'Biggest Loser' Trainer Jillian Michaels Answers Your Weight Loss QuestionsPosted on May 31st 2011 2:00PM by That's Fit Editors
You sent in your questions for Jillian Michaels. Now the fitness trainer, who appeared on reality shows The Biggest Loser and Losing It With Jullian, has answered them. For more Jillian Michaels, you can check out her recently released book, UNLIMITED: How to Build an Exceptional Life or visit her website at http://www.jillianmichaels.com.
When it comes to weight loss or reclaiming any aspect of our physical health, an integrated synergistic approach of diet, fitness and "self help" works best.
2) What can I do to make maintenance (of my weight) more manageable? -- Asked by HuffPost reader Sharon M. from White Plains, New York
Maintenance mode is actually much easier than weight loss mode. All you need to do is balance your calories in with your calories out. Simplest way is to buy a pocket calorie counting book or use an app to count calories in and then invest in a body media device to monitor calories out. If you don't eat more than the calories you're burning, you won't gain back weight.
3) I love to walk but can only do so for about 15 minutes before my knees give out. Is there anything else I can do? -- Asked by HuffPost reader Barb from Oregon, Wisconsin
There are many things that could be happening here from bursitis to patella tendinitis to ITB syndrome. I highly recommend a session with a physical therapist so you can be diagnosed and the appropriate exercise and stretch regimen can be prescribed.
4) What are the best things to eat before and after a workout? -- Asked by @stephajramirez from Derry, New Hampshire on Twitter
Eat about an hour before you train. Not too much or you will likely get cramps while training. A snack consisting of an equal blend of macronutrients is ideal. Something like an apple with almond butter or a whey protein shake with So Delicious coconut milk. This will help keep your blood sugar stable and your workouts energized. After training ... if you are trying to bulk up, you'll want to eat within the hour and you'll want plenty of amino acids. If not, I would recommend sticking to your daily eating schedule. So if you're eating every four hours wait until your next meal and again shoot for a blend of high quality macronutrients. Quinoa with salmon and vegetables is an ideal example.

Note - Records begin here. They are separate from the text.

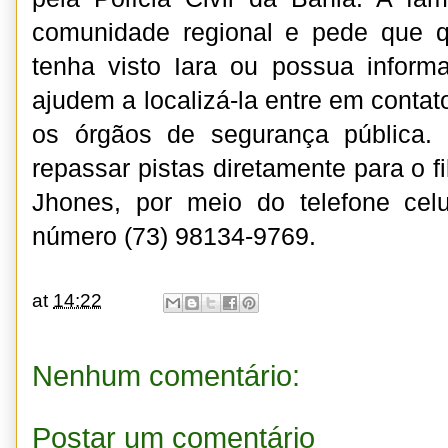
comunidade regional e pede que 
tenha visto Iara ou possua inform
ajudem a localizá-la entre em conta
os órgãos de segurança pública.
repassar pistas diretamente para o f
Jhones, por meio do telefone ce
número (73) 98134-9769.
at
14:22
Nenhum comentário:
Postar um comentário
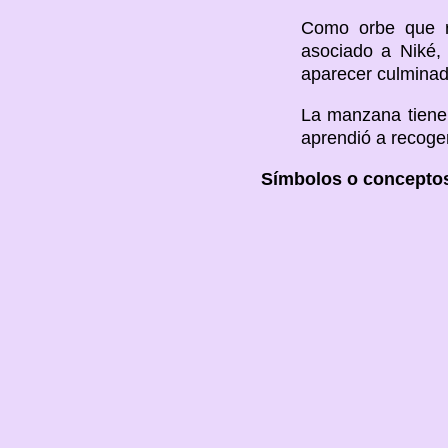
Como orbe que re
asociado a Niké, 
aparecer culminad
La manzana tiene 
aprendió a recoger
Símbolos o conceptos 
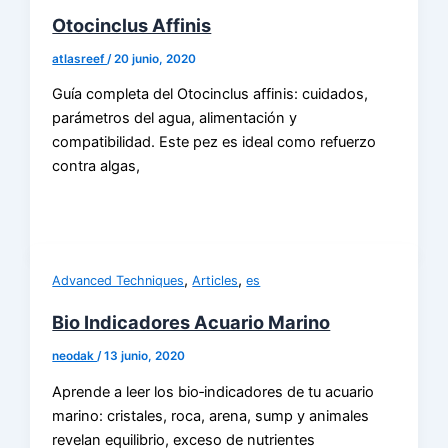
Otocinclus Affinis
atlasreef
/
20 junio, 2020
Guía completa del Otocinclus affinis: cuidados,
parámetros del agua, alimentación y
compatibilidad. Este pez es ideal como refuerzo
contra algas,
,
,
Advanced Techniques
Articles
es
Bio Indicadores Acuario Marino
neodak
/
13 junio, 2020
Aprende a leer los bio‑indicadores de tu acuario
marino: cristales, roca, arena, sump y animales
revelan equilibrio, exceso de nutrientes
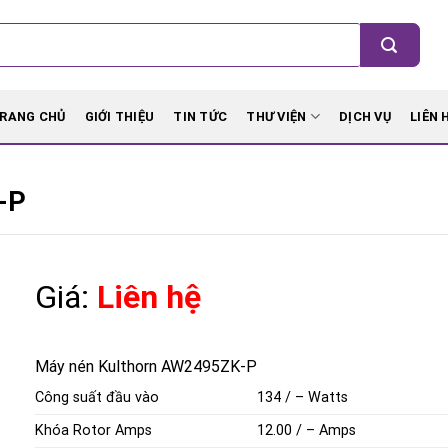
RANG CHỦ
GIỚI THIỆU
TIN TỨC
THƯ VIỆN
DỊCH VỤ
LIÊN 
-P
Giá:
Liên hệ
Máy nén Kulthorn AW2495ZK-P
Công suất đầu vào
134 / – Watts
Khóa Rotor Amps
12.00 / – Amps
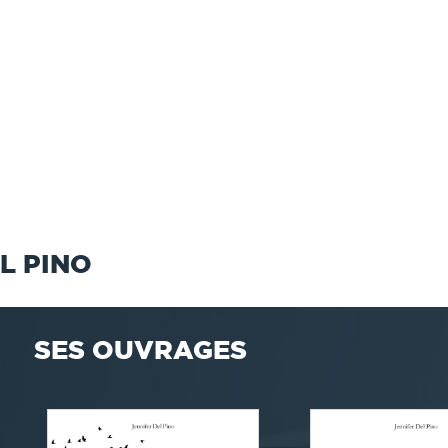
L PINO
SES OUVRAGES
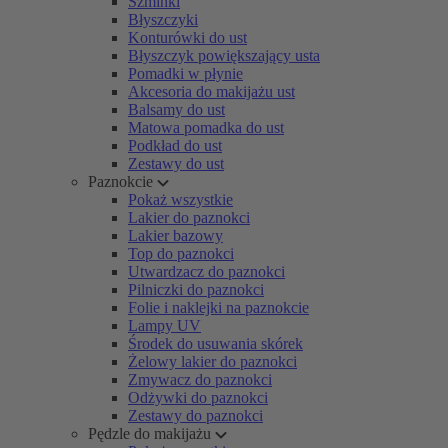
Szminki
Błyszczyki
Konturówki do ust
Błyszczyk powiększający usta
Pomadki w płynie
Akcesoria do makijażu ust
Balsamy do ust
Matowa pomadka do ust
Podkład do ust
Zestawy do ust
Paznokcie
Pokaż wszystkie
Lakier do paznokci
Lakier bazowy
Top do paznokci
Utwardzacz do paznokci
Pilniczki do paznokci
Folie i naklejki na paznokcie
Lampy UV
Środek do usuwania skórek
Żelowy lakier do paznokci
Zmywacz do paznokci
Odżywki do paznokci
Zestawy do paznokci
Pędzle do makijażu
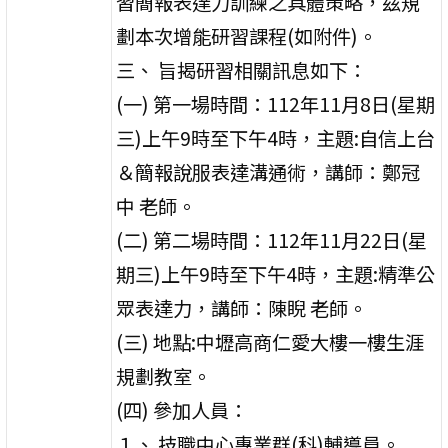
習簡報表達力訓練之具體策略，茲規
劃本次增能研習課程(如附件)。
三、 旨揭研習相關訊息如下：
(一) 第一場時間：112年11月8日(星期
三)上午9時至下午4時，主題:自信上台
＆簡報說服表達溝通術，講師：鄭冠
中 老師。
(二) 第二場時間：112年11月22日(星
期三)上午9時至下午4時，主題:精準公
眾表達力，講師：陳睨 老師。
(三) 地點:中壢高商仁愛大樓一樓生涯
規劃教室。
(四) 參加人員：
１、 技職中心專業群(科)輔導員。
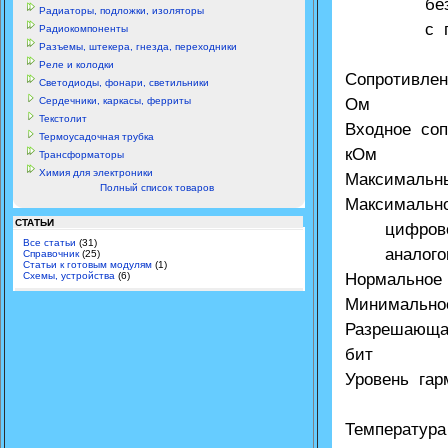
без подк
Радиаторы, подложки, изоляторы
с подклю
Радиокомпоненты
Разъемы, штекера, гнезда, переходники
Реле и колодки
Сопротивле
Светодиоды, фонари, светильники
Сердечники, каркасы, ферриты
Ом
Текстолит
Входное со
Термоусадочная трубка
кОм
Трансформаторы
Химия для электроники
Максимальн
Полный список товаров
Максимальн
СТАТЬИ
цифровог
Все статьи
(31)
аналогово
Справочник
(25)
Статьи к готовым модулям
(1)
Схемы, устройства
(6)
Нормальное 
Минимальное
Разрешающа
бит
Уровень гар
Температур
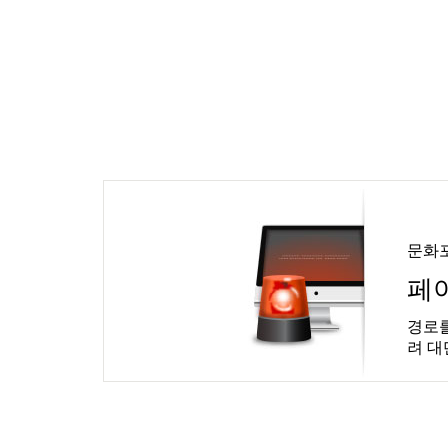
문화
페
경로를
려 대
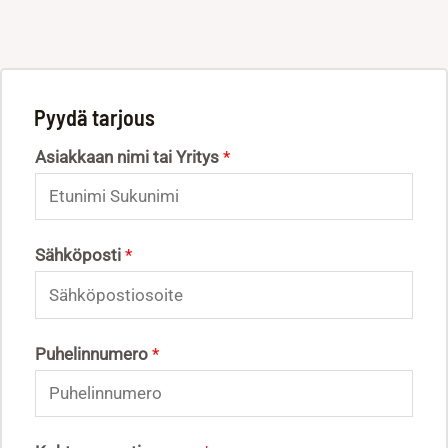
Pyydä tarjous
Asiakkaan nimi tai Yritys
*
Sähköposti
*
Puhelinnumero
*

5) How can I get better at planks? I can't seem to hold one for longer than 30 seconds. -- Asked by @GingerGeri from Toronto, Canada on Twitter
Try core-based training modalities like yoga and mat pilates.
6) What do you know about the hormone leptin and it's role in weight gain and loss? -- Asked by HuffPost user babybelle from Fairfax County, Virginia
Leptin is a hormone that regulates energy intake -- aka appetite and metabolism. It's important that you balance leptin levels for optimal metabolic function. Sleep has been shown to help and consuming white fish like cod or snapper [has also been shown to help].
7) If you choke down enough veggies do you get used to them? Do you have any advice for picky eaters like myself to eat healthy? -- Asked by HuffPost reader Kristin Westman
Try different veggies! You're not locked into something you hate. Broiled carrots, grilled eggplant, sautéed spinach -- the options are endless [and] surely there are a few you'll like. AND try cooking your veggies differently. This will help you find variations that you might like.
8) Might The Biggest Loser better serve the public by showing less of the gym and competition and more depiction of healthful modeling of ways to seek appropriate therapy, get in touch with one's feelings and attack the root cause of obesity? -- Asked by HuffPost user Bob Alberti
You are preaching to the choir with that statement. Despite my constant pressing of the producers to show more of the deeper internal work, Biggest Loser is a game show at the end of the day and they were not open to [changing] the way they produce their show.